Ja, denn im Grunde sind die Probleme die gleichen: wir müssen Daten möglichst schnell – und daher effizient übertragen. Nur dann können wir sicherstellen, dass die Anwendungsqualität gut und am Ende der Nutzer zufrieden ist. Außerdem forsche ich zum Teil noch an sehr ähnlichen Themen wie in meiner Doktorarbeit. Zum Beispiel daran, wie Techniken des maschinelles Lernens in mobile Netze integriert werden können, um diese zu verbessern oder die Zufriedenheit des Nutzers automatisiert abschätzen zu können.

Für Ihre Dissertation sind Sie von der Universität Würzburg an die TU Berlin gegangen. Warum haben Sie sich für diese Hochschule entschieden?
Die TU Berlin genießt einen guten Ruf - seit 2019 gilt sie offiziell als Exzellenzuniversität. Damit bietet sie ein perfektes Forschungsumfeld, mit namhaften Professoren, guten Ressourcen und vielen Möglichkeiten, sich als Doktorand zu entfalten. Besonders ausschlaggebend war für mich die Teilnahme am Software Campus Programm, welche an meiner vorherigen Uni in Würzburg nicht möglich gewesen wäre. Neben finanziellen Mitteln für meine Forschung konnte ich von professionellen Trainings sowie von wertvollen Kontakten in die Industrie profitieren. Durch den Software Campus entstand auch die Verbindung zu meinem jetzigen Arbeitgeber.

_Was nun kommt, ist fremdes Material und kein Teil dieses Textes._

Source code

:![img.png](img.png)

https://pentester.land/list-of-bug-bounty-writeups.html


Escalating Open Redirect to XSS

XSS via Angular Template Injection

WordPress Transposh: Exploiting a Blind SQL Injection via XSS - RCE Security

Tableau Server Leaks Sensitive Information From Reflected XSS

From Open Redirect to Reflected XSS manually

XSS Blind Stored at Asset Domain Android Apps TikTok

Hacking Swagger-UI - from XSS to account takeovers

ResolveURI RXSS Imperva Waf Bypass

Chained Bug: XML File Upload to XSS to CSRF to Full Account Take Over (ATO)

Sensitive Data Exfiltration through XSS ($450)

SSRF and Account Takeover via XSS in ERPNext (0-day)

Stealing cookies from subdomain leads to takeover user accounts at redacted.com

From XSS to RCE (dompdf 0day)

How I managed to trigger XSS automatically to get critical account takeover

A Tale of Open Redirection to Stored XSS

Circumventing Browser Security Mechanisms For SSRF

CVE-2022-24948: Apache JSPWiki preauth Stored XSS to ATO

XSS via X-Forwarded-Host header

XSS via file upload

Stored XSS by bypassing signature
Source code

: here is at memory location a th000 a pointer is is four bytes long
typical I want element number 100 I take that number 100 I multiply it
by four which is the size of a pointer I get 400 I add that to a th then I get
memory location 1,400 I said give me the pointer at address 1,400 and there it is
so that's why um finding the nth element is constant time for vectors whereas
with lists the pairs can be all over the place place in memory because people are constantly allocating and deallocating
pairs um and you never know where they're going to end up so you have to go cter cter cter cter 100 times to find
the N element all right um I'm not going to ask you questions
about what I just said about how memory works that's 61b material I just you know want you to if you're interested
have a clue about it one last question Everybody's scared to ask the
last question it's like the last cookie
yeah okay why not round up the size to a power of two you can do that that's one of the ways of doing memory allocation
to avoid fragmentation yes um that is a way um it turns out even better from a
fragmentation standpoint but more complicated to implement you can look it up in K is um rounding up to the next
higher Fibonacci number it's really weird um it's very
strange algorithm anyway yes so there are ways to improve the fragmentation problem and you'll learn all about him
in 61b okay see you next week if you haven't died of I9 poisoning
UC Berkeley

Neben den wertvollen Kontakten, welche weiteren Vorteile bietet Berlin?
Berlin schafft als Stadt enorm viel Ausgleich, ich glaube so viel wie keine andere Stadt in Deutschland. Berlin hat viel Grün, eine sehr offene, vielfältige Kultur und ein breites Angebot für Aktivitäten in der Freizeit. Das sorgt für eine ideale Work-Life-Balance und lässt neue Ideen nur so sprudeln. Berlin hat viele Startups, einige davon mittlerweile erfolgreiche, mittelständische Unternehmen, in meinem Arbeitsbereich. Außerdem lassen sich fast alle namhaften Technologiefirmen in Berlin als Bundeshauptstadt nieder. Das schafft natürlich exzellente Job-Bedingungen.

Im Moment arbeiten Sie aber nicht in der Bundeshauptstadt, richtig? 
Ja, ich bin wegen des Jobs nach München gezogen. München ist schön, man hat die Berge quasi vor der Tür. Da ich gerne Wandern, Skifahren, und in Klettersteige gehe, ist das natürlich traumhaft. Aber ich vermisse Berlin sehr. Vor allem für die offene Art der Menschen, den Vibe der Stadt und Berlin hat so eine unbeschreibliche Leichtigkeit... Ich kann mir sehr gut vorstellen, irgendwann zurückzukommen.

Dann freuen wir uns auf ein Wiedersehen in Berlin! Vielen Dank für das Gespräch.